Let $X$ and $Y$ be independent standard normally distributed random variables on a probability space $(\Omega, \mathcal F, \mathbb P)$ and define

$Z(w)=\left\{\begin{matrix} X(w)& \mbox{if}\ Y(w)\geq 0 \\ -X(w)&\mbox{if} \ Y(w)<0 \end{matrix}\right.$

  1. Why is Z a random variable? Determine, as concretely as possible, the distribution of Z.

  2. Calculate the correlation $Corr(X,Z)$ between $X$ and $Z$. Is $(X,Z)$ multivariate normally distributed? Explain.

  3. Calculate the probabilities $P[X + Z] = 0$.

What I have:

  1. So a random variable is a measurable function on a probabilty space. Therefore a construct of measurable functions is in turn a measurable function. Therefore is the construct of $Z(w)$ a random variable.

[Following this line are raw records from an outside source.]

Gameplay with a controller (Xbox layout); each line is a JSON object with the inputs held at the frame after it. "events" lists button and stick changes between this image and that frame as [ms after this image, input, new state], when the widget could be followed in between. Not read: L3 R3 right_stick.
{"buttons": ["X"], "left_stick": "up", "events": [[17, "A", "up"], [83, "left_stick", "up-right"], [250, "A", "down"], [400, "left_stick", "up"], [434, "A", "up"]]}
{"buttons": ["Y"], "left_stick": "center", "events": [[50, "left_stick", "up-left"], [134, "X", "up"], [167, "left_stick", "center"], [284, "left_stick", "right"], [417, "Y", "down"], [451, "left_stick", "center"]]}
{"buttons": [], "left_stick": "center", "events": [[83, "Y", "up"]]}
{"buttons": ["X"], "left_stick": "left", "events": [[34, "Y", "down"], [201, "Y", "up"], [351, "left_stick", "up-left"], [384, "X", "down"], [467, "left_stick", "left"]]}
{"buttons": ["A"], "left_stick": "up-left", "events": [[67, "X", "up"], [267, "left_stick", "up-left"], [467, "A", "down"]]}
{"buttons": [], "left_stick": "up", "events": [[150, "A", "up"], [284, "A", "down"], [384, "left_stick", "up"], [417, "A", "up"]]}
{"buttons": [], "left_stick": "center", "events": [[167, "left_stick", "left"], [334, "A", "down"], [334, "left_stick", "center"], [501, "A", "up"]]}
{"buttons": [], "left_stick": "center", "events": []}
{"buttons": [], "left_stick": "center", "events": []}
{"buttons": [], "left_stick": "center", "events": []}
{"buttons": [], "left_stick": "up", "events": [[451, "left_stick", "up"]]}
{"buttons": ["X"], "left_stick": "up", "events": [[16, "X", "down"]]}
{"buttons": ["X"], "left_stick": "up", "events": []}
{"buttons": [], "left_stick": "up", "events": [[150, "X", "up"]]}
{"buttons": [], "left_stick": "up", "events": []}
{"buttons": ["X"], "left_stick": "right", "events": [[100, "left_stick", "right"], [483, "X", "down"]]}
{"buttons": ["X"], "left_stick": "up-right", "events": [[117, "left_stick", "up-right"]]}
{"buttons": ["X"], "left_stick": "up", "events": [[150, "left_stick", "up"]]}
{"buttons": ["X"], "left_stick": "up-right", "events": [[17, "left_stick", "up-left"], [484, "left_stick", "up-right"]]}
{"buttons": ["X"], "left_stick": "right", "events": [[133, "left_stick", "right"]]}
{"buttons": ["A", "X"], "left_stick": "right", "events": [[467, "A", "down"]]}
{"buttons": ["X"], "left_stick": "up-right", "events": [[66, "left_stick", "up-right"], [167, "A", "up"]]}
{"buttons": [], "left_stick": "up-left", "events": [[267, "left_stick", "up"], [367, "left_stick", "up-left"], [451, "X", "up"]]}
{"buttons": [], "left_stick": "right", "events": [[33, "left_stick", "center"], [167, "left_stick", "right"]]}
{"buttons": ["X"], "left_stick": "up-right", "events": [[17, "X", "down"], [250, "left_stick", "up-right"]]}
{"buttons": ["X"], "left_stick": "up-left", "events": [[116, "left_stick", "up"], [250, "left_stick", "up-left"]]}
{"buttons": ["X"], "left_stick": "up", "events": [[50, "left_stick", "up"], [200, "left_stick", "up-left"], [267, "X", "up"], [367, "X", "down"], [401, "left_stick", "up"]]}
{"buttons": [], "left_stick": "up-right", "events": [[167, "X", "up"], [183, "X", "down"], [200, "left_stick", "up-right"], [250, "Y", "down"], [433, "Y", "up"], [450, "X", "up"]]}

For the second part I have not so many ideas: What I thougt is:

$F_Z(z)=P(Z \leq z)=P(Z \leq z, Y \geq 0)+P(Z \leq z, Y > 0)=P(X \leq z)+P(-X \leq z)=P(X \leq z)+P(X \geq -z)=P(X \leq z)+(1-(P(X \leq -z))=\Phi(z)+(1-\Phi(-z))=\Phi(z)+(1-(1-\Phi(z)))=2\Phi(z)$

  1. To calculate the $Corr(X,Z)$ I need to calculate $Cov(X,Z)=E[XZ]-E[X]E[Z]$ For $E[X]=0$ since $X$ is normal distributed So I need only to calculate $E[XZ]$

My idea was (but I don't know if it is correct) to calculate:

We know that $f_Z(z)=d/dz 2\Phi(z)=2\varphi(z)=$ Also $2 \times$ the distribution of $X$ so we have that $Z=2X$

$E[XZ]=E[2X^2]=2E[X^2]=\int_{-\infty}^{\infty}2z^2\frac {e^{-z^{2}/2}}{\sqrt {2\pi }}=2$

(I had to do this calculation with an online integral calculator. Is there a way to solve the integral faster?) We have $Var(Z)=Var(2X^2)=4Var(X^2)=$

So we have

$Corr(X,Z)=\frac{Cov(X,Z)}{\sigma(Z) \sigma(X)}=\frac{2}{\sqrt{4Var(X^2)Var(X)}}=\frac{1}{\sqrt{Var(X^2)Var(X)}}$

For 3. We can use the Convolution of probability distributions, right? $P^{X+Z}=\int_{-\infty}^{\infty}\int_{-\infty}^{\infty}2\varphi(x+z)\varphi(z)dxdz$

Am I right? Where are my errors? Thanks for any help.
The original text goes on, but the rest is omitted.